Liebe Sahra, warum? Das kannst du doch nicht machen! Du kannst dich doch jetzt nicht aus deiner eigenen Ich-AG zurückziehen. Du warst unser Trost, unser Fels in der Brandung. Mit dir konnten wir mutig gegen alles sein. Gegen Migration, gegen Waffenlieferungen, gegen Gendersternchen, gegen das Establishment, gegen das System, gegen die USA, gegen die EU, gegen die NATO, gegen westliche Doppelmoral. Du warst unser Rundum-sorglos-Paket. Mit dir konnten wir auf die Ukraine scheißen und uns dabei gut fühlen. Als echte Pazifisten. So konnten wir auch für etwas sein. Für Frieden. Egal, wie viele Menschenleben so ein Frieden auch kostet. Du hast für uns regelmäßig die Fakten so sortiert, dass es gepasst hat. Wir haben uns nur zu gerne hinter dir versammelt. Das BSW, endlich gab es eine Heimat für uns Empörungskonservative.
Es hat sich so gut angefühlt, zu jenen zu gehören, die die Weisheit mit Löffeln gefressen haben. Zu denen mit dem Durchblick. Zu denen, die die ganz großen Zusammenhänge durchschauen. Deutschland, regiert und inzwischen fast ruiniert von irrlichternden Eliten. Und du, die einsame Mahnerin, die Stimme der Vernunft.

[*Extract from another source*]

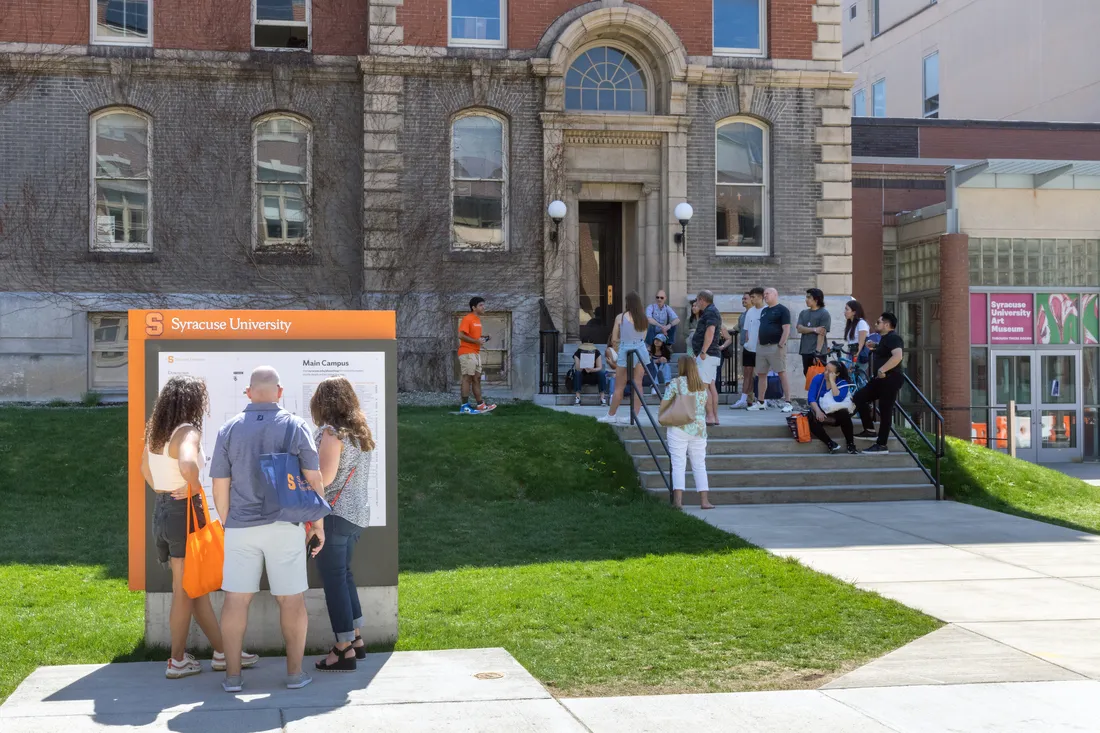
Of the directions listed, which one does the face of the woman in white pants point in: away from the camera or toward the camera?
away from the camera

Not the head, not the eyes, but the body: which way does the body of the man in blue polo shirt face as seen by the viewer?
away from the camera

Du hast uns alle abgeholt, uns frustrierten Linke, uns desillusionierte Sozialdemokraten, uns enttäuschte Liberale, uns hadernde Konservative, uns Menschen, die sich darüber gefreut haben, dass es „endlich mal jemand sagt“. Wer ist denn schuld an den steigenden Mieten? Klar, „die da oben“. Und wer hat für die steigenden Energiepreise gesorgt? Der Westen, der schlicht versagt hat. Und natürlich die gefährlichen Grünen. Und wer hat die Gesellschaft verunsichert? Die Medien. Die dich jetzt ignorieren, seit der Bundestagswahl – was du regelmäßig in den Talk-Shows vehement kritisierst.
Nein, liebe Sahra, du darfst diesen Schritt nicht gehen. Das BSW wird ohne dich ganz schnell in die Bedeutungslosigkeit abrutschen und verschwinden. Und dann? Wie sollen wir künftig mit gutem Gewissen weiter ausländerfeindlich sein? Du weißt schon, keine Ressentiments, es geht nur ums Steuern und Begrenzen. Zwinkersmiley. Wie sollen wir uns künftig im Spiegel ansehen können, ohne dich als Lichtgestalt hinter uns, die für unseren Heiligenschein sorgt? Das kannst du echt nicht machen!
Wer soll denn jetzt all die Talkshow-Sendeplätze füllen? Wer soll Markus Lanz mit stoischer Ruhe erklären, warum Deutschland wirtschaftlich kaputtgespart wird und völlig überreguliert ist und wer das zu verantworten hat? Wer soll mit diesem ganz speziellen Blick alle strafen, die es einfach nicht kapieren wollen? Und was wir aus uns YouTube-Jüngern und unserem sonntäglichen, heiligen Wagenknecht-Orakel? Was machen mir, wenn wir nicht mehr anschließend stundenlang in den Kommentarspalten unsere persönliche Apokalypse zusammengoogeln? Soll all das alles jetzt einfach enden? Das kannst du uns nicht antun. Wenn du jetzt gehst, droht uns eine politische Hungersnot.
Wir bitten dich, liebe Sahra, geh nicht ganz, verabschiede dich nicht vollständig aus der Politik, wir brauchen weiter diese Mischung aus Wirtschaftspaternalismus, Nationalliebe und Anti-Globalisierungs-Rhetorik. Wo sollen wir denn hin, ohne dich? Gründe einfach eine neue Partei, das BSWONODQ – das Bündnis Sahra Wagenknecht ohne nervige Ossis die quertreiben. Bitte, bitte! Lass uns nicht allein!